The Onge are one of the tribes of India’s Andaman Islands. They are a black Asian tribe – the sole permanent inhabitants of Little Andaman until the 1940s when their land was stolen by settlers from India, Bangladesh and the Nicobar Islands.
Now, they share their island with over 18,000 settlers, and are forced to live in a cramped reserve, a tiny fraction of the size of their original territory.
Since contact occurred over 100 years ago, the Onge’s population has plummeted, along with their health and wellbeing. They serve as a dramatic example of what future awaits their neighbors, the Jarawa and the Sentinelese, if India’s current no-contact policy is not maintained.
The Onge call themselves En-iregale, which means ‘perfect person.’
They have long lived on Little Andaman Island, the most southerly island in the Andaman archipelago.
The Onge population was also decimated following contact with British colonists and Indian settlers; it fell from 670 in 1900 to around 112 today.
Until the 1940s the Onge were the sole permanent inhabitants of Goubalambabey (the Onge name for Little Andaman). They now share the 732 sq km island with more than 18,000 settlers from India, Bangladesh and the Nicobar islands. In 1976 the Onge were settled in order to have ‘the basic facilities for hygienic living and protection against elements of nature’. They now live in a reserve in Dugong Creek that is a fraction of the size of their original territory.

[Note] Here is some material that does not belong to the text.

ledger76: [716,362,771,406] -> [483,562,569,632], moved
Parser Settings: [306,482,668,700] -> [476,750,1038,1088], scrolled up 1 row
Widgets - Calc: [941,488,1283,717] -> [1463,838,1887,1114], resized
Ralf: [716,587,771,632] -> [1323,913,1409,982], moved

The Onge’s settlements were completely destroyed by the Tsunami in 2004 but all of the Onge survived. They knew that if the sea receded rapidly it would later rush back with a destructive power. When they felt the earthquake and saw the water level drop dramatically they gathered on the shore and hurled stones into the sea to trick the angry spirits (who they believed were shaking the pillar that holds up the sea) into believing that the Onge were in the water. They then quickly headed inland, safe from the waves that they knew would follow.
Much of Little Andaman Island has been deforested and the Onge must now compete with settlers for wild boar and fish. Although the Onge still spend much of their time hunting and collecting honey in what remains of their forest, they are largely dependent on the Andaman authorities for rations of rice, lentils and other commodities. Concerned by the dependency they had created, the Indian government attempted to force the Onge to work for their rations in a coconut plantation, a form of bonded labour, but this was unsuccessful.

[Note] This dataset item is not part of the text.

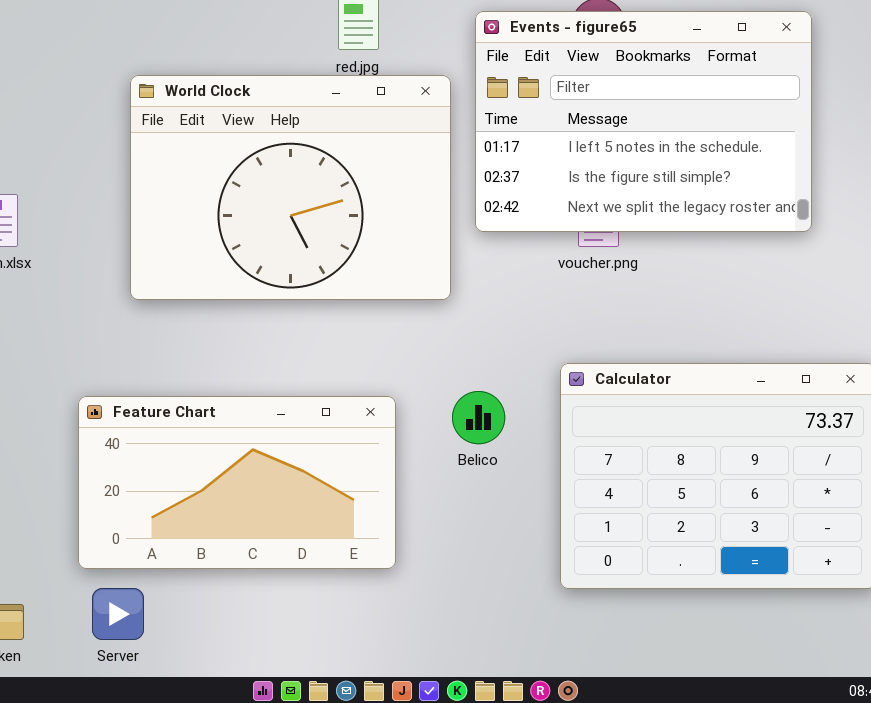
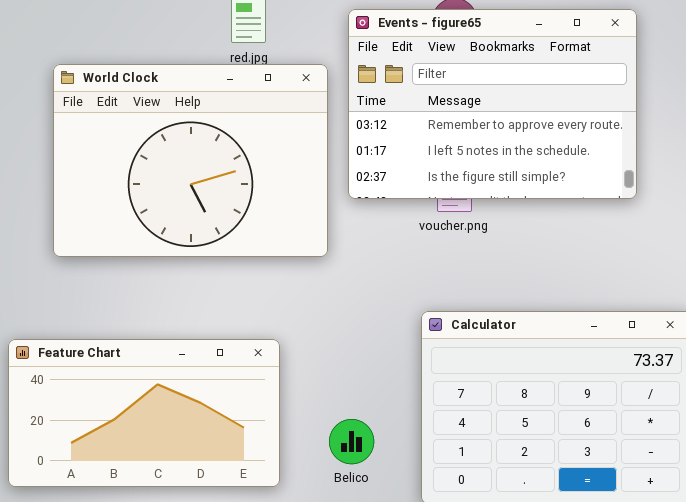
Events - figure65: [475,11,812,232] -> [348,9,637,199], scrolled up 1 row
Belico: [452,391,505,444] -> [329,419,374,464], moved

The Onge consider white teeth a sign of a dead body so they chew a bark to turn their teeth red. They decorate their bodies and their faces with white and ochre clay.
Despite government rations and medical care, their health has declined since they were settled and they suffer from high rates of malnutrition, infant morality and perilously low growth rate. Infant and child mortality rates doubled in the years after they were settled.
Births of Onge children are announced in the Andamans’ press in a manner akin to when pandas are successfully bred in zoos. The Onge’s population suffered a further devastating blow in 2008 when eight Onge men died after drinking an unknown liquid they’d found on the shore. It is believed that the Onge thought the liquid was alcohol, which has been introduced to the Onge by settlers.